Task item: When you reach the records below, output every one exactly as written but leave out any pictures.

====== Data excerpts ======

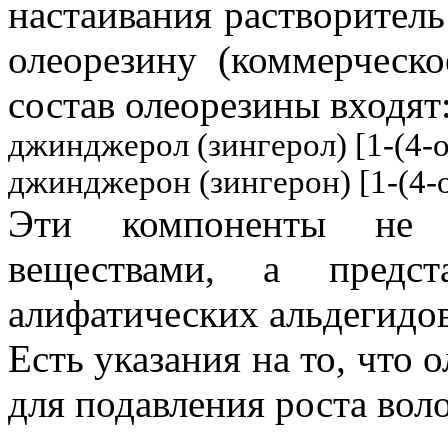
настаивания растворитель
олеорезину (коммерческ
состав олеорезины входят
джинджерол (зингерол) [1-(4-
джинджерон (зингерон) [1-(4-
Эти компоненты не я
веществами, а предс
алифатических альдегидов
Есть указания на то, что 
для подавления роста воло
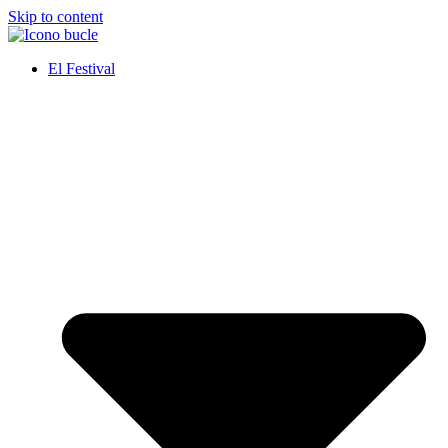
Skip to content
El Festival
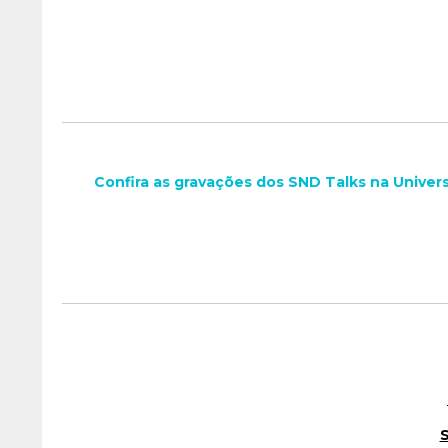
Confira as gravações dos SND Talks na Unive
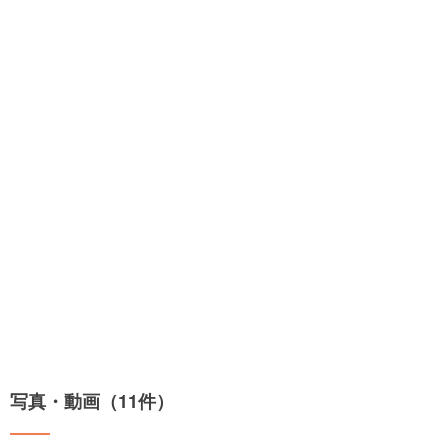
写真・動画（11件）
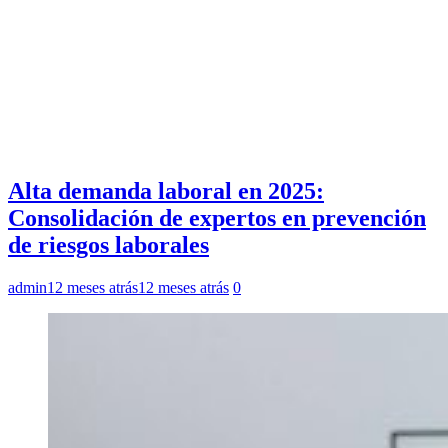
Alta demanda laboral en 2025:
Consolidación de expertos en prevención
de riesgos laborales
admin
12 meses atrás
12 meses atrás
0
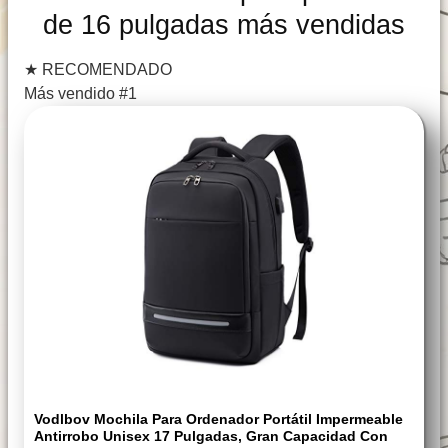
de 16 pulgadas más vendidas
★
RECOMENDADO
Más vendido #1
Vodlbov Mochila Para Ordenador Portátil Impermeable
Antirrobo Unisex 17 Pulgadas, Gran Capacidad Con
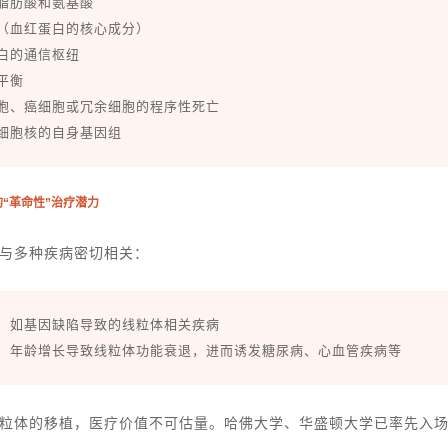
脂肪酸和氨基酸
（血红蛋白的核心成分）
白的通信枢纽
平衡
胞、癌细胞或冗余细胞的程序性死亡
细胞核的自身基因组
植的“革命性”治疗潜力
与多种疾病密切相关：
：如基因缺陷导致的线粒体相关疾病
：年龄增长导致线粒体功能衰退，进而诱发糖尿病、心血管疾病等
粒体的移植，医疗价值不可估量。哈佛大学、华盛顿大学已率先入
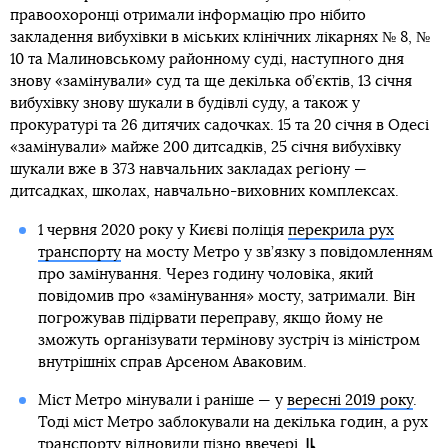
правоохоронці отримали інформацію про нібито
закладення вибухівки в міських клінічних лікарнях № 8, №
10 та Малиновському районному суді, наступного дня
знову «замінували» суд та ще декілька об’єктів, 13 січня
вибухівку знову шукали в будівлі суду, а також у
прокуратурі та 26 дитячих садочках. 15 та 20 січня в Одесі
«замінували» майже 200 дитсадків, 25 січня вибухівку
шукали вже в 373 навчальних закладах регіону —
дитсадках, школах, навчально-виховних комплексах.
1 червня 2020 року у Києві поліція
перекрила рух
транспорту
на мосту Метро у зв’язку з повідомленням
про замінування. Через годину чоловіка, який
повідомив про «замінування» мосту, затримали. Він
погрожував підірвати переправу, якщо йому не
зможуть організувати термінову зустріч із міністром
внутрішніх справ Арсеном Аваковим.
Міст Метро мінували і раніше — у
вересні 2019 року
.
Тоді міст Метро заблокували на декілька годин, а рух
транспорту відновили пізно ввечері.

======

Solution for this problem:
настаивания растворитель
олеорезину (коммерческ
состав олеорезины входят
джинджерол (зингерол) [1-(4-
джинджерон (зингерон) [1-(4-
Эти компоненты не я
веществами, а предс
алифатических альдегидов
Есть указания на то, что 
для подавления роста воло
Skip to content
El Festival
Confira as gravações dos SND Talks na Unive
写真・動画（11件）
Alta demanda laboral en 2025:
Consolidación de expertos en prevención
de riesgos laborales
admin
12 meses atrás
12 meses atrás
0
de 16 pulgadas más vendidas
★
RECOMENDADO
Más vendido #1
Vodlbov Mochila Para Ordenador Portátil Impermeable
Antirrobo Unisex 17 Pulgadas, Gran Capacidad Con
脂肪酸和氨基酸
（血红蛋白的核心成分）
白的通信枢纽
平衡
胞、癌细胞或冗余细胞的程序性死亡
细胞核的自身基因组
植的“革命性”治疗潜力
与多种疾病密切相关：
：如基因缺陷导致的线粒体相关疾病
：年龄增长导致线粒体功能衰退，进而诱发糖尿病、心血管疾病等
粒体的移植，医疗价值不可估量。哈佛大学、华盛顿大学已率先入
правоохоронці отримали інформацію про нібито
закладення вибухівки в міських клінічних лікарнях № 8, №
10 та Малиновському районному суді, наступного дня
знову «замінували» суд та ще декілька об’єктів, 13 січня
вибухівку знову шукали в будівлі суду, а також у
прокуратурі та 26 дитячих садочках. 15 та 20 січня в Одесі
«замінували» майже 200 дитсадків, 25 січня вибухівку
шукали вже в 373 навчальних закладах регіону —
дитсадках, школах, навчально-виховних комплексах.
1 червня 2020 року у Києві поліція
перекрила рух
транспорту
на мосту Метро у зв’язку з повідомленням
про замінування. Через годину чоловіка, який
повідомив про «замінування» мосту, затримали. Він
погрожував підірвати переправу, якщо йому не
зможуть організувати термінову зустріч із міністром
внутрішніх справ Арсеном Аваковим.
Міст Метро мінували і раніше — у
вересні 2019 року
.
Тоді міст Метро заблокували на декілька годин, а рух
транспорту відновили пізно ввечері.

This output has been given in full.